*** Opening of Supplied records ***
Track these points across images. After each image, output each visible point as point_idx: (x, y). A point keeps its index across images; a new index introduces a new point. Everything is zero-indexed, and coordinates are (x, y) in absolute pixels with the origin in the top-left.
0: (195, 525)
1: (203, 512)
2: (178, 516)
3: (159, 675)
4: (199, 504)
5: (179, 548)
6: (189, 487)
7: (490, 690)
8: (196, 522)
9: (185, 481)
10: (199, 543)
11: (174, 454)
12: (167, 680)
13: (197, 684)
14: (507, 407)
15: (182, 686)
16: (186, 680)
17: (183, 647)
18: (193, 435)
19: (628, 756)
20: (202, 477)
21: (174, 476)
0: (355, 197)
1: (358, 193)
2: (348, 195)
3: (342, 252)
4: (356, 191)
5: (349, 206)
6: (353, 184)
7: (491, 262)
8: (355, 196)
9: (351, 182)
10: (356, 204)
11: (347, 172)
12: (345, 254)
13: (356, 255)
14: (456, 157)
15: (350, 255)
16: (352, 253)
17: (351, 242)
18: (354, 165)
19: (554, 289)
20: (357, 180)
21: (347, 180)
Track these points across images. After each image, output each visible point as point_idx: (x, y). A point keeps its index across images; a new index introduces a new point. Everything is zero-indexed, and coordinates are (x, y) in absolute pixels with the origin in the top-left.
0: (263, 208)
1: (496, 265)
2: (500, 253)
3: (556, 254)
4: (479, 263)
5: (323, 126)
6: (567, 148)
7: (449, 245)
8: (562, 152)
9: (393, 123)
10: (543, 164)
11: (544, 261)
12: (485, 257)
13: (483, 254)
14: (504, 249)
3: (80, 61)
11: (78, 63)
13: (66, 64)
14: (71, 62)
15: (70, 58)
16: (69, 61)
*** Close of Supplied records ***
* **What is needed**: Reproduce every line from the very start of the items through the line holding "10: (199, 543)", inclusive.

* **Result of this task**:
Track these points across images. After each image, output each visible point as point_idx: (x, y). A point keeps its index across images; a new index introduces a new point. Everything is zero-indexed, and coordinates are (x, y) in absolute pixels with the origin in the top-left.
0: (195, 525)
1: (203, 512)
2: (178, 516)
3: (159, 675)
4: (199, 504)
5: (179, 548)
6: (189, 487)
7: (490, 690)
8: (196, 522)
9: (185, 481)
10: (199, 543)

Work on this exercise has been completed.